Das beispiellose Massensterben, das auch jenes der Dinosaurier vor 65 Millionen Jahren übertraf, gibt der Forschung bis heute Fragen auf. Unumstritten ist nur, dass die damalige Geografie den Massenexitus erleichterte: Kam es zu Klimaveränderungen, waren die Fluchtmöglichkeiten sehr eingeschränkt, weil es nur den Superkontinent Pangäa gab.

Als die "üblichen Verdächtigen" gelten extrem starker Vulkanismus und ein massiver Asteroideneinschlag. Diskutiert wird aber auch ein Gammastrahlenblitz einer nahen Supernova. Das Problem bei der Tätersuche ist, dass seine Spuren 250 Millionen Jahren alt sind.

Forscher um den Geophysiker Daniel Rothman vom MIT in Cambridge haben nun neue Tatverdächtige für das "große Sterben". Und um sie zu erkennen, braucht es nicht nur eine Lupe, sondern ein Mikroskop: Die Wissenschafter gehen davon aus, dass explosives Wachstum einer Mikrobenart namens Methanosarcinales 90 Prozent aller Arten dahingerafft haben dürfte.

Die im Fachblatt "PNAS" veröffentlichte Beweisführung sieht wie folgt aus: Erstens gibt es Hinweise, dass an der Perm-Trias-Grenze der CO2-Gehalt in den Meeren stark anstieg. Zweitens haben sich in der Zeit die Mikroben genetisch verändert, und drittens nahm der Nickelgehalt in den Meeressedimenten stark zu. Dazu passt nur ein Szenario: Die bis dahin CO2-produzierenden Methanosarcinales stellten durch eine genetische Mutation auf Methanproduktion um.

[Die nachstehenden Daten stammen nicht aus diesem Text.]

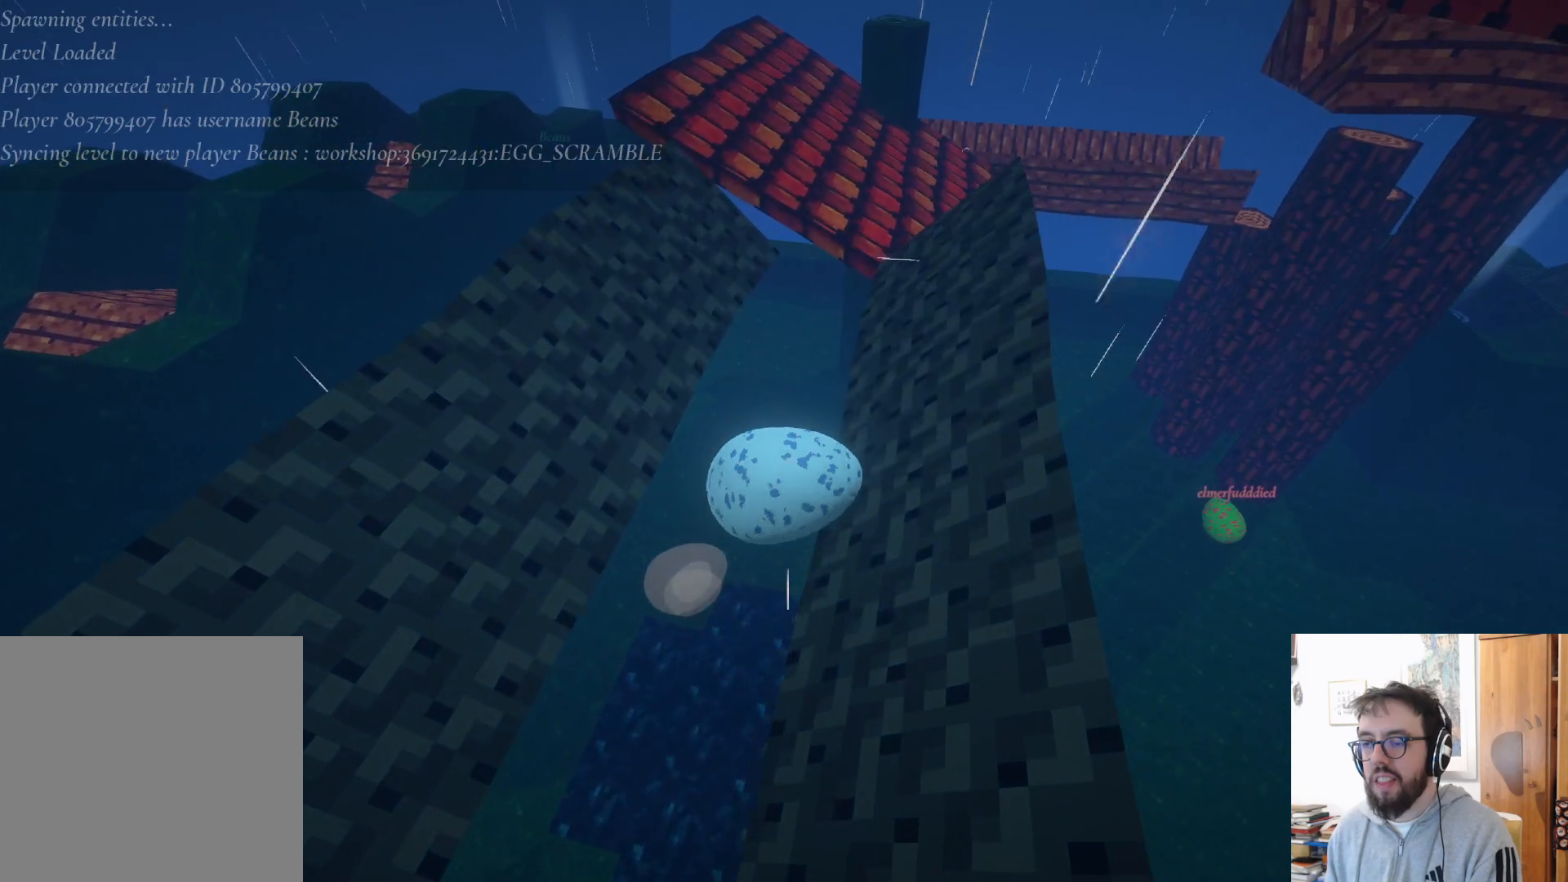
{"buttons": [], "left_stick": "up", "right_stick": "center", "events": [[117, "A", "down"], [167, "left_stick", "up-left"], [417, "A", "up"], [500, "left_stick", "up"]]}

Bleibt ein Rätsel: Woher hatten sie den Nickel, den sie als Nährstoff brauchen? Da kommen die Vulkane als Tatbeteiligte wieder ins Spiel: Vulkane im heutigen Sibirien dürften dafür gesorgt haben. Und so passierte in etwa das, was heutige Klimawandelprognosen vorhersagen: ein extrem starker Temperaturanstieg sowie eine Versauerung der Ozeane - und fertig war das Massenaussterben. (Klaus Taschwer, DER STANDARD, 1.4.2014)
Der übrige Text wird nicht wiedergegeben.